Extrait à lire →
= = = = = = =

Les origines de la bande dessinée au Portugal. Évocation de Leal da Câmara

Du 24 au 27 janvier se tient à Angoulême le 46ème Festival de la bande dessinée, moment choisi pour qu’on se pose la question de comment se porte le 9ème art au Portugal.

Rien de comparable à la Belgique! Nombreux sont les auteurs au pays d’Hergé, dont la renommée n’est plus à faire. Pays de tradition et où le nombre d’auteurs est de qualité. Posséder les premières éditions des Tintins, du Jules Verne de la BD, Hergé, peut valoir son pesant d’or.

Au Portugal peu d’auteurs ont vécu ou vivent de cet art.

Le Portugal n’a pas d’équivalent de Charlie Hebdo ou du Canard Enchaîné.

Le dessinateur que nous avons interviewé en 2016 pour LusoJornal, Osvaldo Medina, à la question «réussi-t-on à vivre de la BD au Portugal?». Il nous a répondu être bien difficile d’en vivre. Le dessinateur humoristique au Portugal, comme d’une façon générale ailleurs, scrute la société et la dessine, les commandes venant essentiellement de quelques journaux quotidiens et hebdomadaires.

Richesse et particularité: le dessinateur réussit avec des simples traits à dire plus, que, parfois, un long discours ou un long article… nous ne savons pas dessiner!

Ceci étant dit, quelques rares peintres caricaturistes portugais ont eu une carrière internationale, parfois aussi par la force des choses: tel a été de cas de Leal da Câmara.

L’origine de la bande dessinée au Portugal, selon les historiens on la situe entre 1744 et 1921.

Pour quelques historiens, la BD portugaise aurait eu ses débuts en 1744, date à laquelle on a construit le Padrão do Senhor Roubado, monument situé à Lisboa qui de forme séquentielle raconte sur des panneaux d’azulejos l’histoire du vol de l’église Matriz d’Odivelas.

D’autres affirment que la BD portugaise aurait eu ses débuts en 1850 avec la publication du premier numéro de «Aventuras sentimentais e dramáticas do Senhor Simplicio Baptista».

Pour finir, selon d’autres spécialistes, la BD portugaise a ses origines en 1921 avec la publication de la première bande dessinée pour enfants, 100% portugaise: ABC-zinho.

Raphaël Bordallo Pinheiro qui est née en 1846 et décédé en 1905, est considéré comme étant l’auteur qui a le plus influencé le début de la Bande Dessinée au Portugal. Il a publié son premier cahier en 1870 «Calcanhar d’Aquiles». En cette même année il lance la revue «A Berlinda».

= = = = = = =

Données d'entrée →

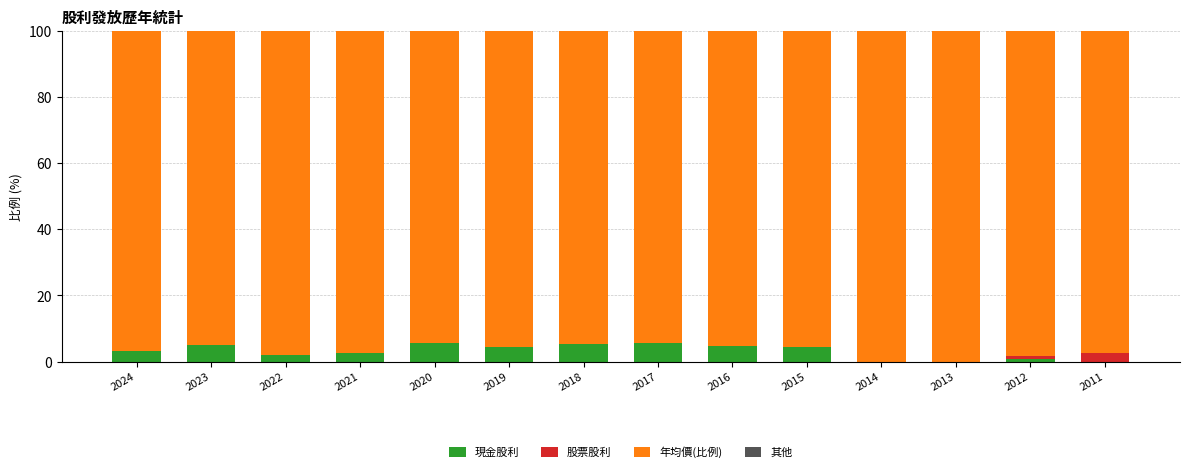

What is the total value across all series at 2013?

100.0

= = = = = = =

Série d'exercices →
[a] D'après l'extrait, en quelle année Raphaël Bordallo Pinheiro a-t-il publié son premier cahier, « Calcanhar d'Aquiles » ?
[b] Recopiez le passage de l'extrait qui commence aux mots « Du 24 au 27 » et s'arrête après les mots « art au Portugal. ».

Réponses à l'exercice →
[a] En 1870.

[b]
Du 24 au 27 janvier se tient à Angoulême le 46ème Festival de la bande dessinée, moment choisi pour qu’on se pose la question de comment se porte le 9ème art au Portugal.